AS I have said, ISA has been a constant in Norway for the past forty years.
Read this for February 2014: http://www.thefishsite.com/fishnews/22461/infectious-salmon-anaemia-reported-at-lofoten.
There is still ISA in Chile: http://www.thefishsite.com/fishnews/21938/isa-strain-hpr-7a-detected-on-chilean-fish-farm. It has not gone away since Aqua Gen brought it from Norway, for firms like Marine Harvest and Cermaq Mainstream, wiping out the industry in 2008. A quarter of a billion dead salmon. There was no ISA in the Pacific, until the Norwegian industry brought it there.
There is ISA in Newfoundland, Canada: http://www.undercurrentnews.com/2013/08/30/gray-aqua-nearly-40m-in-debt-hit-by-three-cases-of-isa/. Aqua Gray has been sliding in and out of bankruptcy since summer 2013 due to ISA infections killing farmed salmon.
There is ISA in Atlantic Canada. Cooke Aquaculture got $13,000,000 for ISA diseased salmon in 2012: http://www.cbc.ca/news/canada/nova-scotia/13m-for-cooke-aquaculture-after-infected-salmon-1.2488620.

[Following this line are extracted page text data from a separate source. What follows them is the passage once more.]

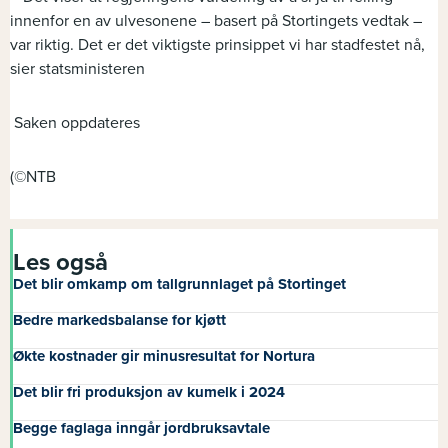
innenfor en av ulvesonene – basert på Stortingets vedtak –
var riktig. Det er det viktigste prinsippet vi har stadfestet nå,
sier statsministeren
Saken oppdateres
(©NTB
Les også
Det blir omkamp om tallgrunnlaget på Stortinget
Bedre markedsbalanse for kjøtt
Økte kostnader gir minusresultat for Nortura
Det blir fri produksjon av kumelk i 2024
Begge faglaga inngår jordbruksavtale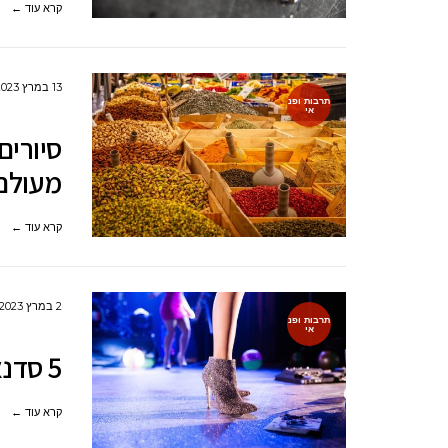
קרא עוד ←
13 במרץ 2023
תרבות ופנ
אי
סיורים
מעולם
קרא עוד ←
2 במרץ 2023
תרבות ופנ
אי
5 סדנאות למסיבת רווקות בלתי נשכחת
קרא עוד ←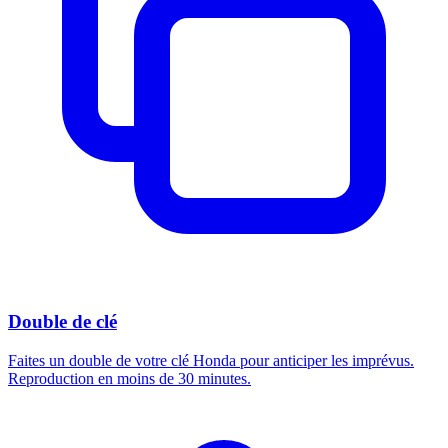
Double de clé
Faites un double de votre clé Honda pour anticiper les imprévus.
Reproduction en moins de 30 minutes.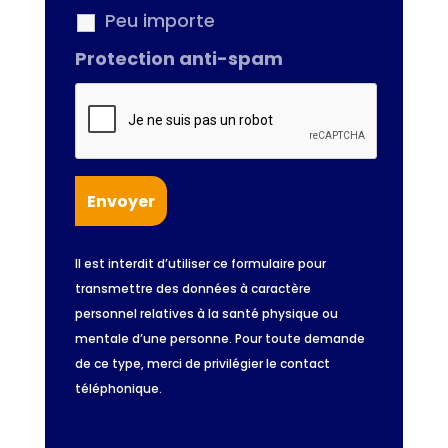
Peu importe
Protection anti-spam
Il est interdit d’utiliser ce formulaire pour
transmettre des données à caractère
personnel relatives à la santé physique ou
mentale d’une personne. Pour toute demande
de ce type, merci de privilégier le contact
téléphonique.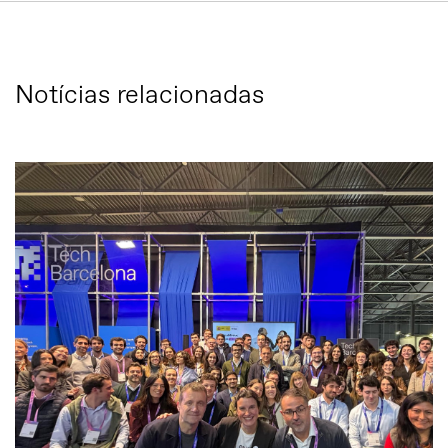
Notícias relacionadas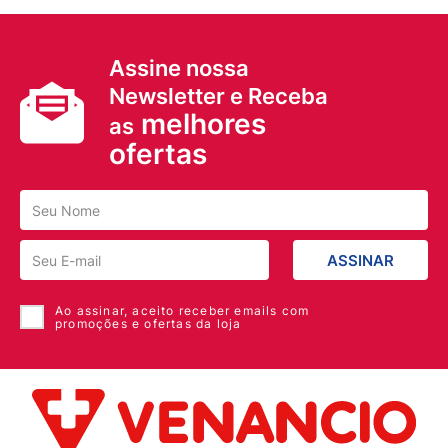
Assine nossa
Newsletter e Receba
melhores
as
ofertas
ASSINAR
Ao assinar, aceito receber emails com
promoções e ofertas da loja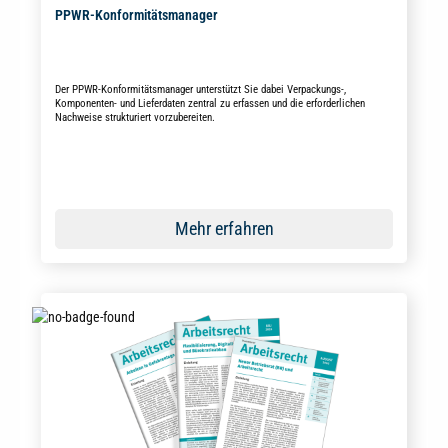
PPWR-Konformitätsmanager
Der PPWR-Konformitätsmanager unterstützt Sie dabei Verpackungs-,
Komponenten- und Lieferdaten zentral zu erfassen und die erforderlichen
Nachweise strukturiert vorzubereiten.
Mehr erfahren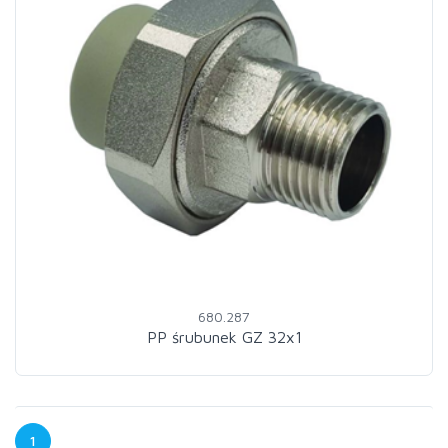
680.287
PP śrubunek GZ 32x1
1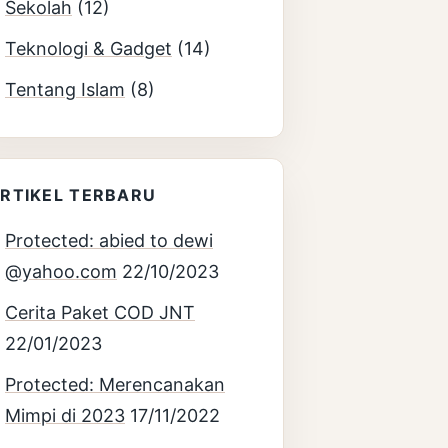
Sekolah
(12)
Teknologi & Gadget
(14)
Tentang Islam
(8)
RTIKEL TERBARU
Protected: abied to dewi
@yahoo.com
22/10/2023
Cerita Paket COD JNT
22/01/2023
Protected: Merencanakan
Mimpi di 2023
17/11/2022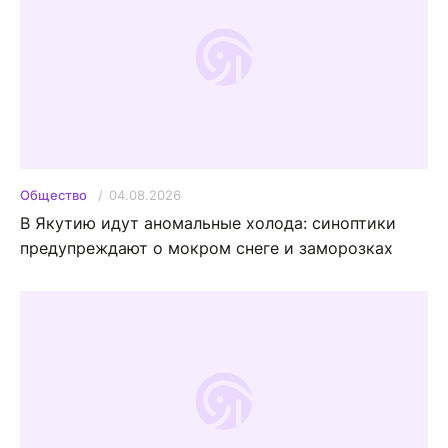
04.08.2026
Общество
В Якутию идут аномальные холода: синоптики
предупреждают о мокром снеге и заморозках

ISA in NL and NS, Gray Aqua, Cooke Aquaculture, 2013: https://responsibleaquaculture.wordpress.com/2013/07/26/cooke-gray-aqua-see-isa-in-newfoundland-salmon-feedlots/.
Fish farm spin goes this way: there is no ISA in BC, there is no ISA in Chile... oh, darn, now there is ISA in BC, ISA in NL, NS, oh well, we'll just have to live with it. They have used this approach wherever there is not ISA, but then it shows up.

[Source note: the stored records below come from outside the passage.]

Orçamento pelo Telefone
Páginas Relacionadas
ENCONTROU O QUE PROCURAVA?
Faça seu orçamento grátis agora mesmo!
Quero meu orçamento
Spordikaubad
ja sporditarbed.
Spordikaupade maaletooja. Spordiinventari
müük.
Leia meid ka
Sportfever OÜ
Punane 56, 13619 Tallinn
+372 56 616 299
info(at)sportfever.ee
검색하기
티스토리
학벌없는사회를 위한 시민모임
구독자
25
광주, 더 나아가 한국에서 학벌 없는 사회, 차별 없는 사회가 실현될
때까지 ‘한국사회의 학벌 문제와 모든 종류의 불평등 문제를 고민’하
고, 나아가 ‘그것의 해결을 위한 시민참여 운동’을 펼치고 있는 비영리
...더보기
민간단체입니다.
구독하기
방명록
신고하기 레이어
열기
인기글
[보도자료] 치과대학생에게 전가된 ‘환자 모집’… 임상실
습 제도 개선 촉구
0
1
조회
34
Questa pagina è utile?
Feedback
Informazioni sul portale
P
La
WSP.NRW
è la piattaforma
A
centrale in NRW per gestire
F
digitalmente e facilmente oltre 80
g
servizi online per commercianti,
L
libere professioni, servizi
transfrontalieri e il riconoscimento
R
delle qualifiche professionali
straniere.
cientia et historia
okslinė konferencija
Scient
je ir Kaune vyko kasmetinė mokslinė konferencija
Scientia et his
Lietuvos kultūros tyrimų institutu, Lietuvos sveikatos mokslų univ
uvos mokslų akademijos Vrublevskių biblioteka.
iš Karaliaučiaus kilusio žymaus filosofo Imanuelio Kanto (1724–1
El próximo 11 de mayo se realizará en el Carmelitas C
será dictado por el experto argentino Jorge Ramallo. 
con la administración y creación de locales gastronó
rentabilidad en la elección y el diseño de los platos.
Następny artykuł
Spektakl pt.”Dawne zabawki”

Seven different labs have shown ISA is in BC, the last place on earth where it should be because all wild Pacific salmon can be killed. In fact, BC's wild salmon have declined 50% since fish farms have set up shop in BC. They are still in the phase saying there is no ISA in BC.
The labs of Kristi Miller, Are Nylund and Fred Kibenge have all registered ISA in BC. Fish farms, the Canadian Food Inspection Agency, and the BC disease testing system have all said there is no ISA in BC.